Es gehört zum Selbstverständnis, dass die Vereinigten Staaten sich so gottesfürchtig geben; jede Sitzung im Kongress beginnt mit einem amtlichen Gebet. Gleichzeitig ist Klimawandel für Millionen eine Schimäre, Hitzewellen und Überschwemmungen hin oder her. Laut Barack Obama glauben mehr Amerikaner an die Existenz von Engeln als daran, dass die Theorie der Evolution des Lebens bewiesen und bestätigt ist. Ohne geringste Beweise und entgegen Dutzenden von Gerichtsurteilen wähnen Dutzende von Millionen, Donald Trump habe 2020 die Wahlen gewonnen und Joe Biden sei ein illegitimer Präsident.
Auch Obama war für das gleiche Publikum ein Usurpator gewesen, da er doch, so wurde gelogen, in Kenya geboren war, nicht in den USA, ungeachtet der Geburtsurkunde aus Hawaii. Der Versuch, den ersten schwarzen Präsidenten zu diskreditieren bestätigte, dass sich seit dem Bürgerkrieg in Köpfen und Herzen Vieler wenig geändert hat: Für die weissen Südstaatler war es selbstverständlich, dass Schwarze nie Amerikaner sein konnten – ohnehin waren sie rechtlich gesehen Sachen, nicht Menschen. So befand es das Oberste Gericht 1857, kurz vor der Sezession der Südstaaten.

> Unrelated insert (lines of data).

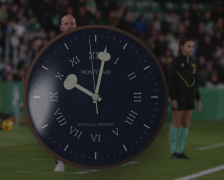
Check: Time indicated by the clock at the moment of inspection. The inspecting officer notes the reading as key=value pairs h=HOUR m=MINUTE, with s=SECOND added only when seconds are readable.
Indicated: h=10 m=1 s=59
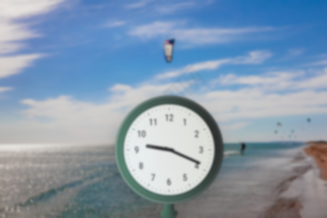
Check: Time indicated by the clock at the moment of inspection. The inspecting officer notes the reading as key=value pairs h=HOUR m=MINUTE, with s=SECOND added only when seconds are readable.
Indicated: h=9 m=19
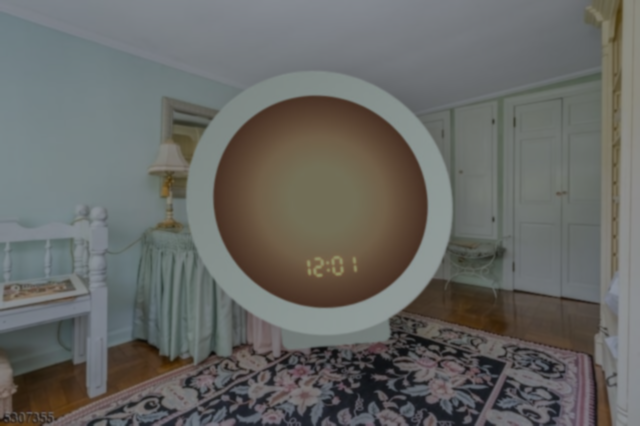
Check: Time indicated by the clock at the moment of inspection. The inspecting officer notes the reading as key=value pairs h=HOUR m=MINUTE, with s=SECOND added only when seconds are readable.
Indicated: h=12 m=1
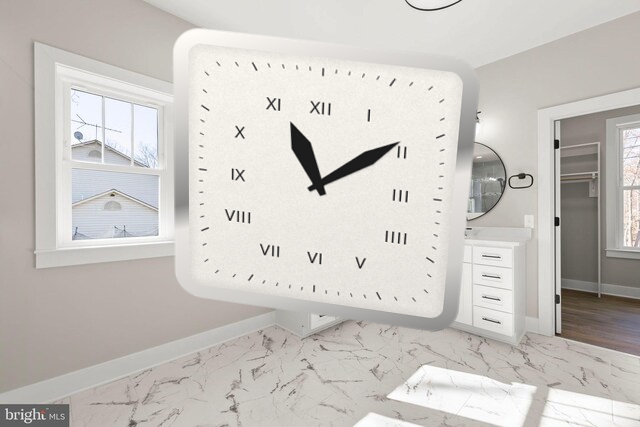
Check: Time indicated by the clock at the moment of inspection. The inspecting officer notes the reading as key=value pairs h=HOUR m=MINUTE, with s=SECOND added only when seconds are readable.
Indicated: h=11 m=9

Thomas Jefferson – Sklavenhalter grossen Stils, Aufklärer, Rassist, genialer Verfasser von Texten über Freiheit und Tyrannei - verkörpert wie niemand sonst die ins Fundament der Vereinigten Staaten einzementierten Unverträglichkeiten. Wie andere Gründerfiguren – und Sklavenhalter – hoffte er, die Sklaverei würde sich zu Tode laufen, womit in Amerika Ideal und Wirklichkeit dereinst zusammen kämen. Gleichzeitig schrieb er, prophetisch:
“Deep rooted prejudices entertained by the whites; ten thousand recollections, by the blacks, of the injuries they have sustained; new provocations; the real distinctions which nature has made [...] will divide us into parties, and produce convulsions which will probably never end.”
Die Konvulsionen sind nicht vorüber. Wer nicht betet und nicht formelhaft huldigt: «America, the greatest nation on earth...», wird es in der hiesigen Politik nie zu etwas bringen. Die «original sin», Erbsünde Sklaverei, und deren Fluch werden zwanghaft verdrängt.
Tröstliches, erklärungsbedürftiges, bedenkenswürdiges Phänomen: Die Schwarzen sind genauso christlich und genauso patriotisch wie die Weissen.